Reflux separates explanatory text from native simulator work. Results are reported with the touched blocks, streams, components, convergence status, output paths, and warnings where available, so reviewers can distinguish a model suggestion from an executed run.
Current secure-use practices include:
- Run generated workflows against a copied or template-backed case first.
- Keep execution flags disabled until the reviewer confirms the plan.
- Limit each simulator integration to the adapter methods required for the workflow.
- Store native case files and run artifacts in customer-controlled locations.
# Data handling
Reflux is built for proprietary engineering data. The product direction is to let teams keep simulator files, plant assumptions, DCS context, and generated outputs in their own environment unless they explicitly choose to share them for support or an enterprise pilot.

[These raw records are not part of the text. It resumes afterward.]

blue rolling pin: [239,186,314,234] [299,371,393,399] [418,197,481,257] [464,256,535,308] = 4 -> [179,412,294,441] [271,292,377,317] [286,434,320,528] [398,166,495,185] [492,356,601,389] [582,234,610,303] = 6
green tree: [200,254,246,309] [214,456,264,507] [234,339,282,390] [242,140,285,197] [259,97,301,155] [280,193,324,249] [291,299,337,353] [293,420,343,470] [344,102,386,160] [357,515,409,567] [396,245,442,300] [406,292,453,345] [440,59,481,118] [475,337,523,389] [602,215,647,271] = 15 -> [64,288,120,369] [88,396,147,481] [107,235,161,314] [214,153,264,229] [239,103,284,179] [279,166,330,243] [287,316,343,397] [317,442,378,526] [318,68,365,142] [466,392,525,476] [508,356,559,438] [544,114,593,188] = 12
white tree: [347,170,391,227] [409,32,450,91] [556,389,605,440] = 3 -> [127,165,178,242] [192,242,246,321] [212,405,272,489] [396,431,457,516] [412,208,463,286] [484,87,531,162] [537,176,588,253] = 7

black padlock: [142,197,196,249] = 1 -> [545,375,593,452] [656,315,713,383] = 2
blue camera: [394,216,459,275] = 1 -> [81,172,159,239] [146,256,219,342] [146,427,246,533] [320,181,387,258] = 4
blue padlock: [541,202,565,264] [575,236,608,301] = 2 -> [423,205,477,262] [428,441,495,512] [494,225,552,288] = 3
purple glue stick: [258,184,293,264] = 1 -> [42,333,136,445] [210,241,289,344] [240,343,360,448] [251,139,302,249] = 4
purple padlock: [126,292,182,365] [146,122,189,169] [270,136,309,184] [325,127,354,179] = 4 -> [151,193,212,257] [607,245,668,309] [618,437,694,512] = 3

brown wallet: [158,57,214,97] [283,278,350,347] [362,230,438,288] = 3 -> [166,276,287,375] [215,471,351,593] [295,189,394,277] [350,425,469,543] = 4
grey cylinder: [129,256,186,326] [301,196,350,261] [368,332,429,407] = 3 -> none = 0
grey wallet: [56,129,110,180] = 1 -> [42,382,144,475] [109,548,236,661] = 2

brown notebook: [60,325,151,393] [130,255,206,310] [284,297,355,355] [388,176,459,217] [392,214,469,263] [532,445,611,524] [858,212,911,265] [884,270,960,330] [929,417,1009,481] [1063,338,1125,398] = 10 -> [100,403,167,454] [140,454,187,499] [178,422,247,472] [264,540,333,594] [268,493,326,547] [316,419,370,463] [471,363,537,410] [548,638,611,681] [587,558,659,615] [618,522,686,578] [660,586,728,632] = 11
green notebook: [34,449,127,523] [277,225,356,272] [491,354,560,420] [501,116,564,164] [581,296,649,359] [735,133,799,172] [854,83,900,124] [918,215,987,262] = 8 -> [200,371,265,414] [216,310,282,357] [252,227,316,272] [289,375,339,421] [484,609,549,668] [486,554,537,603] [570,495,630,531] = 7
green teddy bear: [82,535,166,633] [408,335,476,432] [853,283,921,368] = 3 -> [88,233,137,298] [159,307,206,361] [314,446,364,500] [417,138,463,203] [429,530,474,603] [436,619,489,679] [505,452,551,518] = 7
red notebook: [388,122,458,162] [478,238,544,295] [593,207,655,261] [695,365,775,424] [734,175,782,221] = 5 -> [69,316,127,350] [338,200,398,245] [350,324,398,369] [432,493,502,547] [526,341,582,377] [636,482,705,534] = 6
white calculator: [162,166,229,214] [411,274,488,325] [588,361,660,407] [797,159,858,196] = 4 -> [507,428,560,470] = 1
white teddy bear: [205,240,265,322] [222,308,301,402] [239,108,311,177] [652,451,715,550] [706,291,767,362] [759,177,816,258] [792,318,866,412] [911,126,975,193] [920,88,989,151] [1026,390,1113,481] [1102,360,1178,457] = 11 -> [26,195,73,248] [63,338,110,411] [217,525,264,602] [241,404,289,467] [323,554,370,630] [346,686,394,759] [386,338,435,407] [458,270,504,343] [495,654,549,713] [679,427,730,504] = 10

Model-provider, retention, and training terms should be agreed with each customer before production use. Reflux can scope deployments so sensitive simulator artifacts remain local and only reviewed summaries or approved metadata leave the workstation.
# Enterprise administration
Enterprise deployments should define the permitted simulators, case roots, execution permissions, review requirements, and artifact-retention locations before enabling production runs.
The roadmap includes clearer policy controls for teams: approved adapter lists, audit-friendly run histories, and deployment patterns for local workstations, controlled lab machines, and internal agent clients.
# Vulnerability disclosures
If you believe you have found a vulnerability in Reflux, please send a report to support@reflux.sh with a description, affected surface, reproduction steps, and any relevant logs or screenshots. We will acknowledge reports as quickly as possible and prioritize fixes by severity and potential customer impact.